Friday, 2 Zulhijjah 1443 / 01 July 2022

Pertamina: Kebakaran di Kilang Cilacap Padam Seluruhnya

Ahad 14 Nov 2021 11:45 WIB

Rep: Intan Pratiwi/ Red: Teguh Firmansyah

Kobaran api terlihat di tangki kilang PT Pertamina Internasional Unit Cilacap, Jawa Tengah, Sabtu (13/11/2021)

Kobaran api terlihat di tangki kilang PT Pertamina Internasional Unit Cilacap, Jawa Tengah, Sabtu (13/11/2021)

Foto: ANTARA/Idhad Zakaria
Hanya satu tanki yang terbakar, operasional di Kilang Cilacap tetap berjalan normal.

REPUBLIKA.CO.ID, JAKARTA -- PT Pertamina (Persero) memastikan api yang melalap satu tangki penyimpanan di area kilang cilacap sudah padam, Ahad (14/11) pukul 07.45 pagi.
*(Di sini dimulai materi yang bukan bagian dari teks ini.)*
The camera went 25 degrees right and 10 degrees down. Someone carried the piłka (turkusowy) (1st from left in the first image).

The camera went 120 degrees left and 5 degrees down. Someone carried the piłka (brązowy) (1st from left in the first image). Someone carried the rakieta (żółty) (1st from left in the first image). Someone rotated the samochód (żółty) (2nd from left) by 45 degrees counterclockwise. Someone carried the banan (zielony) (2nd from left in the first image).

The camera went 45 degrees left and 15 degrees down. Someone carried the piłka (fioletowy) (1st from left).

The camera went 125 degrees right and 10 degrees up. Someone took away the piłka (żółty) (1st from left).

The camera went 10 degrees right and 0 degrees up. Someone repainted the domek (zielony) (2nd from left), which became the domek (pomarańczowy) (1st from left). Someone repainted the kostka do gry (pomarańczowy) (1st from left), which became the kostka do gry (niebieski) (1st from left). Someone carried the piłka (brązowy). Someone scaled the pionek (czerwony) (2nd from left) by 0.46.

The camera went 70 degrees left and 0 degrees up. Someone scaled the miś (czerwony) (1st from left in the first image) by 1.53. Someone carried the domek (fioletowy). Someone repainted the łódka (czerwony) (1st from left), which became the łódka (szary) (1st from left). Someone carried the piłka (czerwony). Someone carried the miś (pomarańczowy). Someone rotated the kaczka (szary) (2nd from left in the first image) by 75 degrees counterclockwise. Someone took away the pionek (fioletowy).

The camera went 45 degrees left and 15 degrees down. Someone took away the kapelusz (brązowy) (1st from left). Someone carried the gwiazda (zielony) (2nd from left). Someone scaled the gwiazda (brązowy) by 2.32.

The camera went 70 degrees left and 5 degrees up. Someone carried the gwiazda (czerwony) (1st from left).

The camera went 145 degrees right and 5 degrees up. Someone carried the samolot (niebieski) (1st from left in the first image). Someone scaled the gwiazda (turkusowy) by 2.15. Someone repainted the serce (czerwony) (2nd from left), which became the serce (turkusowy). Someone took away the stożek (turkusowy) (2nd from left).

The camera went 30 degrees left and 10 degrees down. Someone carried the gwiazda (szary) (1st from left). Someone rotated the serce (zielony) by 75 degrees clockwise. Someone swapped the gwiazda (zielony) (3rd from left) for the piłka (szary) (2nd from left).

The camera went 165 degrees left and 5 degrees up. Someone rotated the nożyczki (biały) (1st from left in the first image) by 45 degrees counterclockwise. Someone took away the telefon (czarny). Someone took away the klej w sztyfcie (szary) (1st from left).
Insiden kebakaran tangki ini terjadi pada Sabtu (13/11) pukul 19.20.

Direktur Utama PT Kilang Pertamina Internasional (KPI), Djoko Priyono menjelaskan titik api di tangki 36 yang terbakar sebenarnya sudah padam pada pukul 23.05 malam tadi. Sayangnya, hanya bertahan 80 menit pascafoam pemadaman terbuka api kedua mulai muncul.

Baca Juga

"Lalu kami lakukan lagi pemadaman. Kami lakukan penyekatan agar api tidak menyambar tangki lain dan kami lakukan cooling di area terbakar. Api benar benar padam pada pukul 07.45 tadi dan status clear di pukul 09.15," ujar Djoko dalam konferensi pers, Ahad (14/11).

Djoko juga menjelaskan Pertamina segera melakukan transfer fluida tangki yang berisi pertalite tersebut dipindahkan ke tangki lain agar tetap aman.  Djoko juga memastikan karena hanya satu tanki yang terbakar maka operasional di Kilang Cilacap tetap berjalan normal.

Stok aman

PT Pertamina (Persero) juga memastikan stok BBM dalam kondisi aman meski satu tangki penyimpanan pertalite di Area Kilang Cilacap semalam terbakar.

Direktur Utama PT Pertamina Patra Niaga, SH C&T PT Pertamina (Persero), Alfian Nasution mengatakan stok pertalite secara nasional berada di 20 hari.  "Stok BBM secara nasional aman. Untuk Pertalite sendiri berada di stok 20 hari, " ujar Alfian dalam konferensi pers, Ahad (14/11).

Alfian juga merinci untuk stok Premium 27 hari dan Pertamax mencapai 50 hari. Sedangkan untuk LPG berada di angka 12,7 hari.  "Distribusi BBM dan LPG berlangsung seperti biasa. Kami memastikan ketersedian stok khususnya untuk jateng dan jabar aman, " ujar Alfian.

Pertamina memastikan api yang melalap satu tangki penyimpanan di area kilang cilacap sudah padam, Ahad (14/11) pukul 07.45 pagi. Insiden kebakaran tangki ini terjadi pada Sabtu (13/11) pukul 19.20.